Hüseyin Cahit Tanyol (1914 – 11 August 2020) was a Turkish writer, poet, and sociologist, often regarded as the father of Turkish sociology.

==Early life and education==
Hüseyin Cahit was born in 1914 in the town of Nezib, then located in the vilayet of Aleppo, Ottoman Empire. In 1931, he finished Adana Boys' Teacher School. He graduated from Gazi Institute of Education in 1935. In 1940, he started studying philosophy at Istanbul University and got his master's degree four years later with his thesis "The Origin of Ethics in Schopenhauer." He started working as an assistant at the same university in 1946 and got his PhD with his work "The Place of Pleasure and Suffering in Morality."

==Career==
While he was working as a teacher in İzmir in 1939, he started publishing Aramak, a Turkish literary magazine, receiving acclaim from well-known Turkish authors at the time. He became an associate professor in 1953 and a professor in 1961. Between 1972 and 1982, he served as the head of the department of sociology at Istanbul University.
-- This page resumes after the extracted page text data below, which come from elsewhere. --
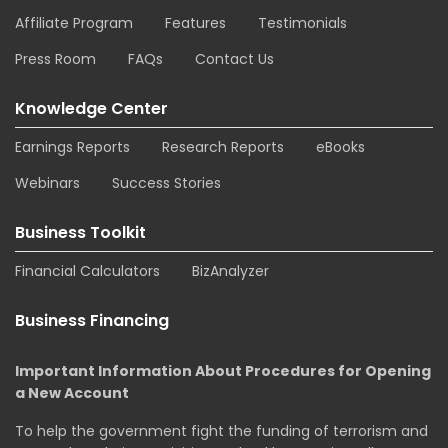
Affiliate Program
Features
Testimonials
Press Room
FAQs
Contact Us
Knowledge Center
Earnings Reports
Research Reports
eBooks
Webinars
Success Stories
Business Toolkit
Financial Calculators
BizAnalyzer
Business Financing
Important Information About Procedures for Opening
a New Account
To help the government fight the funding of terrorism and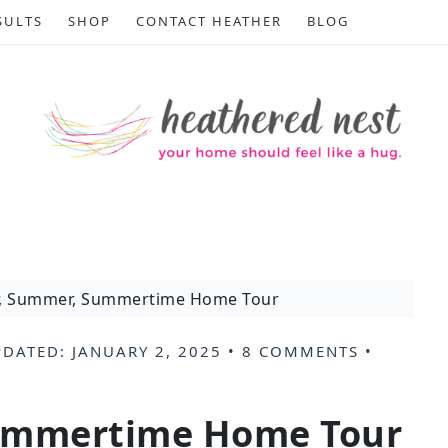
SULTS
SHOP
CONTACT HEATHER
BLOG
, Summer, Summertime Home Tour
PDATED:
JANUARY 2, 2025
•
8 COMMENTS
•
ummertime Home Tour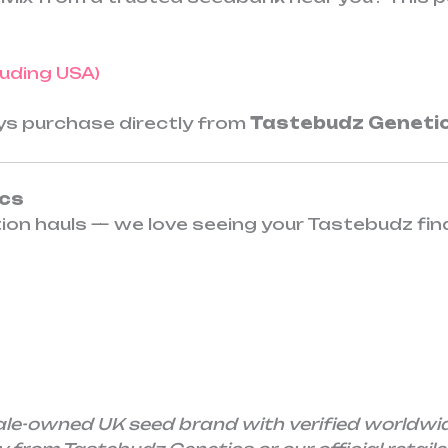
cluding USA)
ays purchase directly from
Tastebudz Geneti
ics
tion hauls — we love seeing your Tastebudz fin
ale-owned UK seed brand with verified worldwi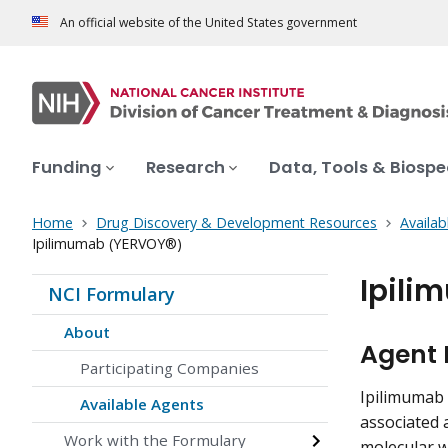
An official website of the United States government
Funding
Research
Data, Tools & Biosp
Home
Drug Discovery & Development Resources
Availab
Ipilimumab (YERVOY®)
Ipili
NCI Formulary
About
Agent 
Participating Companies
Ipilimumab 
Available Agents
associated 
Work with the Formulary
molecular w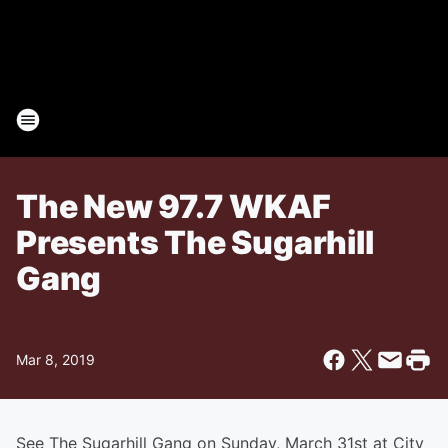
The New 97.7 WKAF
Presents The Sugarhill
Gang
Mar 8, 2019
See The Sugarhill Gang on Sunday, March 31st at City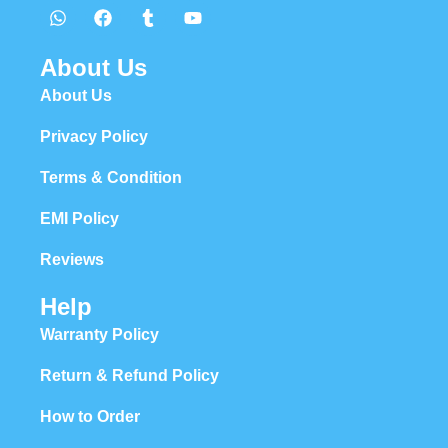
About Us
About Us
Privacy Policy
Terms & Condition
EMI Policy
Reviews
Help
Warranty Policy
Return & Refund Policy
How to Order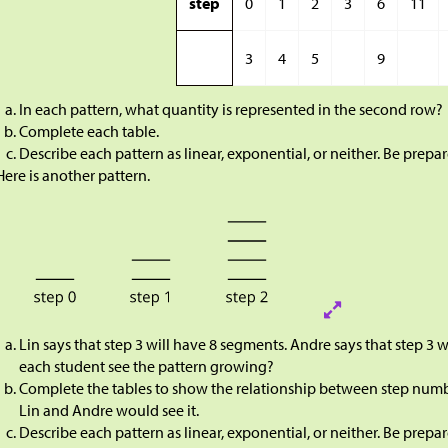
step
0
1
2
3
6
11
3
4
5
9
In each pattern, what quantity is represented in the second row?
Complete each table.
Describe each pattern as linear, exponential, or neither. Be prep
Here is another pattern.
Lin says that step 3 will have 8 segments. Andre says that step 3
each student see the pattern growing?
Complete the tables to show the relationship between step num
Lin and Andre would see it.
Describe each pattern as linear, exponential, or neither. Be prep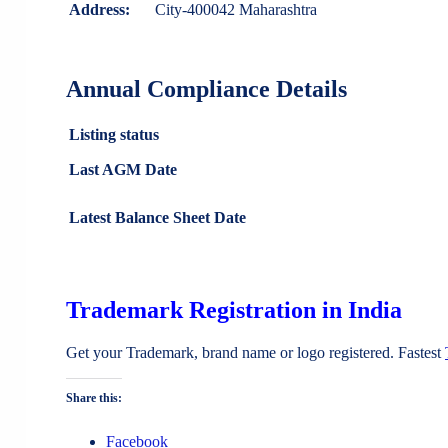
Address:
City-400042 Maharashtra
Annual Compliance Details
Listing status
Last AGM Date
Latest Balance Sheet Date
Trademark Registration in India
Get your Trademark, brand name or logo registered. Fastest
Share this:
Facebook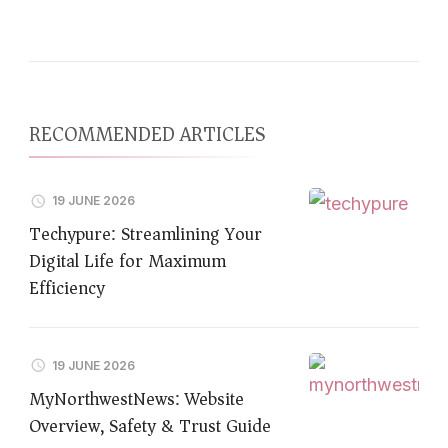
RECOMMENDED ARTICLES
19 JUNE 2026
Techypure: Streamlining Your
Digital Life for Maximum
Efficiency
19 JUNE 2026
MyNorthwestNews: Website
Overview, Safety & Trust Guide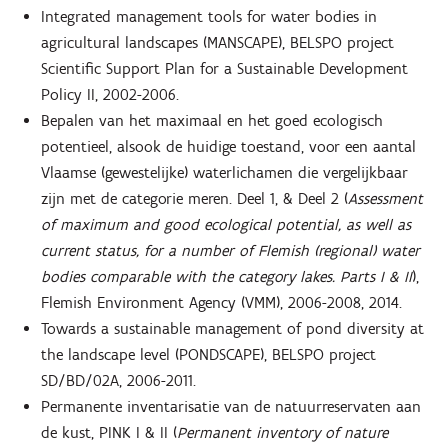
Integrated management tools for water bodies in
agricultural landscapes (MANSCAPE), BELSPO project
Scientific Support Plan for a Sustainable Development
Policy II, 2002-2006.
Bepalen van het maximaal en het goed ecologisch
potentieel, alsook de huidige toestand, voor een aantal
Vlaamse (gewestelijke) waterlichamen die vergelijkbaar
zijn met de categorie meren. Deel 1, & Deel 2 (
Assessment
of maximum and good ecological potential, as well as
current status, for a number of Flemish (regional) water
bodies comparable with the category lakes. Parts I & II
),
Flemish Environment Agency (VMM), 2006-2008, 2014.
Towards a sustainable management of pond diversity at
the landscape level (PONDSCAPE), BELSPO project
SD/BD/02A, 2006-2011.
Permanente inventarisatie van de natuurreservaten aan
de kust, PINK I & II (
Permanent inventory of nature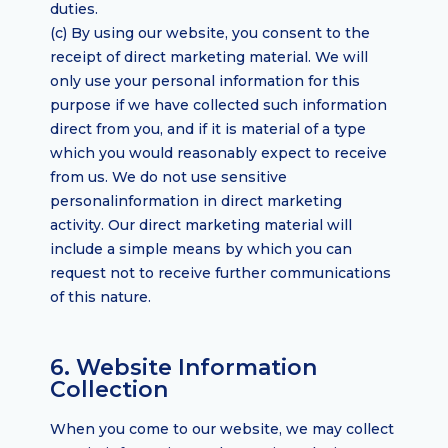
duties.
(c) By using our website, you consent to the
receipt of direct marketing material. We will
only use your personal information for this
purpose if we have collected such information
direct from you, and if it is material of a type
which you would reasonably expect to receive
from us. We do not use sensitive
personalinformation in direct marketing
activity. Our direct marketing material will
include a simple means by which you can
request not to receive further communications
of this nature.
6. Website Information
Collection
When you come to our website, we may collect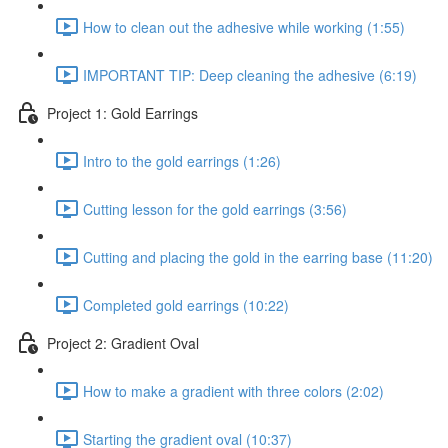
How to clean out the adhesive while working (1:55)
IMPORTANT TIP: Deep cleaning the adhesive (6:19)
Project 1: Gold Earrings
Intro to the gold earrings (1:26)
Cutting lesson for the gold earrings (3:56)
Cutting and placing the gold in the earring base (11:20)
Completed gold earrings (10:22)
Project 2: Gradient Oval
How to make a gradient with three colors (2:02)
Starting the gradient oval (10:37)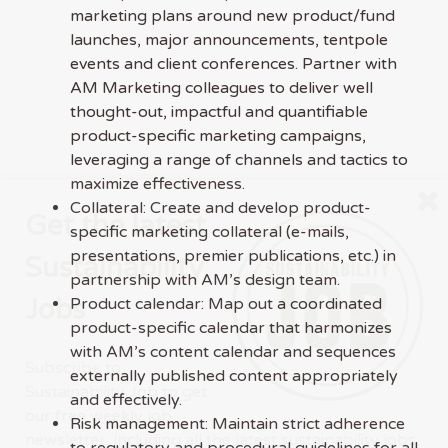
marketing plans around new product/fund
launches, major announcements, tentpole
events and client conferences. Partner with
AM Marketing colleagues to deliver well
thought-out, impactful and quantifiable
product-specific marketing campaigns,
leveraging a range of channels and tactics to
maximize effectiveness.
Collateral: Create and develop product-
Get the latest
specific marketing collateral (e-mails,
presentations, premier publications, etc.) in
Sustainability
partnership with AM’s design team.
Jobs
Product calendar: Map out a coordinated
product-specific calendar that harmonizes
with AM’s content calendar and sequences
Subscribe to
externally published content appropriately
Sustainability Job to get
and effectively.
our free weekly job
Risk management: Maintain strict adherence
newsletter, including all the latest sustainability jobs
to regulatory and procedural guidelines for all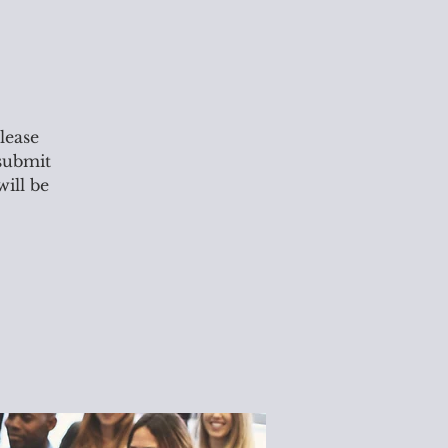
lease
 submit
will be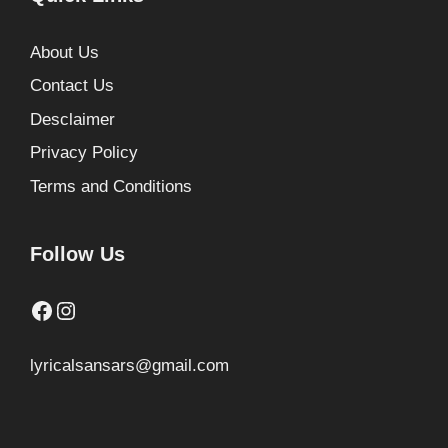
About Us
Contact Us
Desclaimer
Privacy Policy
Terms and Conditions
Follow Us
Facebook
Instagram
lyricalsansars@gmail.com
Between 1991 and 2003, he was a visiting professor in Mimar Sinan University and Uludağ University.

==Works==
Cahit Tanyol made field research on several rural ethnic groups living near his hometown, Nizip, such as Kurds of the Reshwan tribe and Turkmens of Barak and Chepni tribes.

===Books===
====Poetry====
- Kuruluş ve Fetih Destanı (1969)
- Son Liman (1992)
- Düş Yorgunu (2001)

====Non-fiction====
- Örf ve Adetler Bakımından Sanat ve Ahlâk (1952)
- Sosyal Ahlâk - Laik Ahlâka Giriş (1960)
- Sosyolojik Açıdan Din-Ahlâk-Laiklik ve Politika Üzerine Diyaloglar (1970)
- Atatürk ve Halkçılık (1982)
- Türk Edebiyatında Yahya Kemal (1985)
- Laiklik ve İrtica (1989)
- Çankaya Dramı (1990)
- Türkler ile Kürtler (1993)
- Schopenhauer'da Ahlâk Felsefesi (1998)
- Neden Türban? Şeriat ve İrtica (2002)
- Hoca Kadri Efendi'nin Parlamentosu (2003)
- Mamato (2012)
- Sancılı Toprak (2014)

==Views==
Tanyol often criticized the ideological dynamics in Turkey:

"From elementary school to university, we teach the revolutions, Kemalism; graduating students either become Marxist or Nurcu."

As a non-Kurd, he touched on the Kurdish issue:

"Accepting Kurds as one of us is different from arousing the notion of a denial of Kurds' Kurdishness as if it's shameful. Political parties' urge to reassure that no one is a second-class citizen in this country whenever they are touring the southeastern region is similar to shouting 'from now on, no one will call Giaours Giaour' during the Second Constitutional Era."

==Controversies==
After the death of Tanyol, a video of him from 2018, then aged 104, was released by one of his former students. In the video, he was confronted by his former students and shown declaring support for president Recep Tayyip Erdoğan. This video was aired by regime-sided media along with an article by the confronting student on Anadolu Agency. The video received great criticism, especially from Tanyol's son, Tuğrul Tanyol, who regarded the video as "disgusting" and "an insult to [Tanyol's] memory." He underlined that Tanyol had a leftist background and previously fiercely criticized Erdoğan's original political movement, Millî Görüş. Tuğrul Tanyol further mentioned his father's encroaching dementia and that his father never voted for Erdoğan's party.

==Personal life==
Cahit Tanyol was married to Fethiye. He had one son, named Tuğrul, and one daughter, Bilge.